According to the 2014 Retirement Confidence Survey conducted by the Employee Benefits Institute, more than half of American workers may never achieve their retirement goals, as they haven’t calculated how much money they’ll need in retirement.
When it comes to planning for your “golden years,” there’s a lot at stake – will you have enough to last you your entire life? Will you be able to survive a health care crisis? Flipping the switch from saving to spending is unnerving and complex, but it can be made simpler by avoiding common missteps.
Here are the Top 3 Retirement Mistakes:
- Not saving early enough. The number of Americans who have student loan debt has risen to more than 40 million, and the average student loan debt in the United States is now around $29,000, according to CNN. These factors make it easy to push off saving for retirement until your late twenties or mid-thirties. In fact, the median Millennial has saved exactly $0 for retirement. Nonetheless, it is crucial to start saving for retirement as early as you can – the earlier you start saving, the more likely you are to meet your retirement goals. Unfortunately, when it comes to saving for retirement, it is difficult to make up lost time, and it will be nearly impossible to catch up if you wait too long. Americans are living longer than ever, making it more important than ever that you start saving early to ensure you don’t outlive your money. Even if you can only contribute 1 percent of your annual salary, anything is better than nothing and it can add up quickly!
- Lack of diversity in your retirement portfolio. It is important to diversify your savings if you want to reduce risk and improve return. Investing in your company’s 401(k) is a great way to start a retirement portfolio, but putting all of your eggs in one basket is a common mistake when preparing to retire. It’s also important to assess your investment strategy at different stages in your life. For example, a younger professional may have the luxury of putting their money into high-risk investments, whereas the closer you get to retirement, it may be best to have a low-risk portfolio. A fixed indexed annuity is one example of a conservative retirement product that offers opportunities for growing your retirement savings with protection from market volatility, and can provide you with a guaranteed lifetime income stream.
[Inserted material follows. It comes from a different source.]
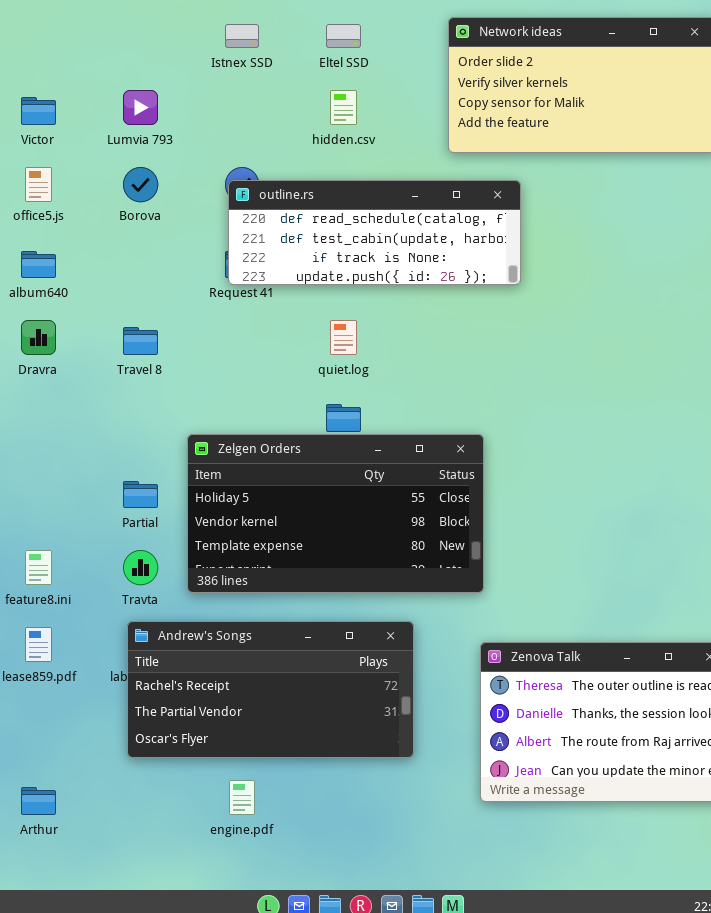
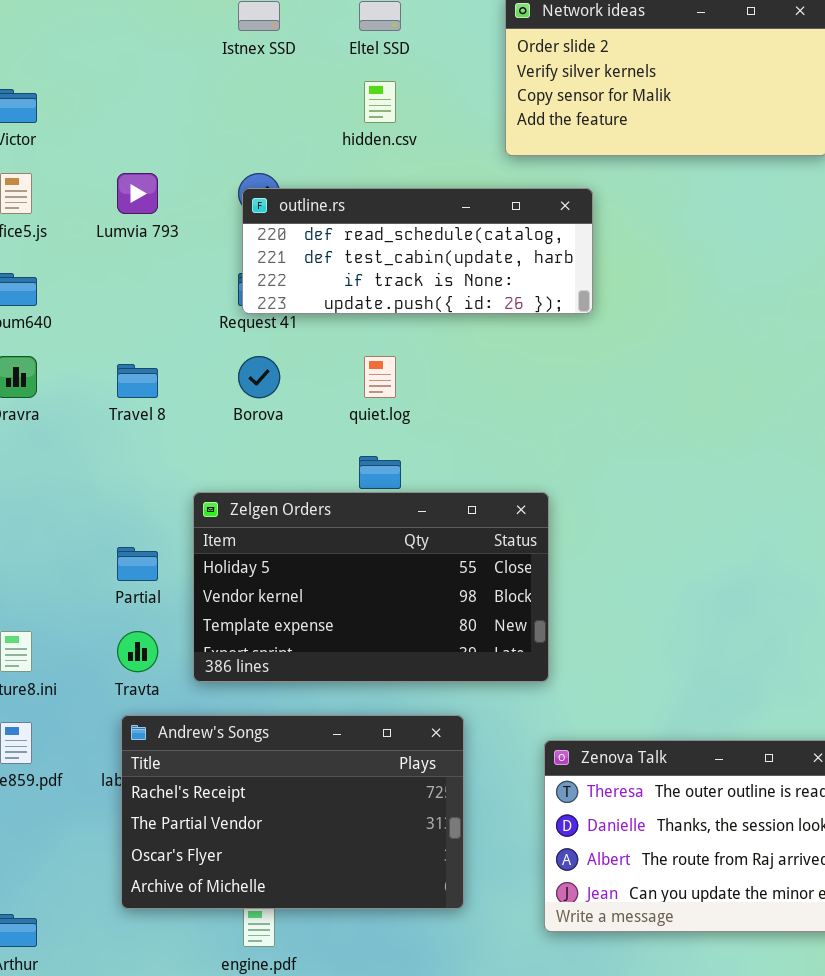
Lumvia 793: [123,90,158,125] -> [117,173,158,214], moved
Borova: [123,167,158,202] -> [238,356,280,398], moved
Andrew's Songs: [127,621,414,758] -> [121,715,464,909], resized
- Failing to budget properly. Once you have enough money saved up, it’s important to figure out how you want to spend that money. It is essential to realize that the money you have now will no longer be replaced by that regular monthly paycheck, so budgeting is crucial. Remember to take into account that your expenses may increase in retirement. In fact, a recent survey showed that not only does retirement cost more than anticipated, but for 65 percent of retirees surveyed, expenses increased. Expenses that your job may have covered such as healthcare and travel expenses will no longer be covered, and you may have to spend more money on long-term care for yourself or your parents. On top of these necessary investments, retirees often like to cross things off their bucket lists and engage in leisurely activities such as traveling – all of which cost money. Fixed indexed annuities can serve as a solution to budgeting issues, as the product allows you to turn on lifetime income – not only will this help with budgeting monthly expenses, but it can also guarantee that you won’t outlive that income. Using interactive calculators to correctly assess how much your dream retirement may cost and working with a financial planner to project how expenses might rise in the future are other ways to help ensure that you are budgeting properly.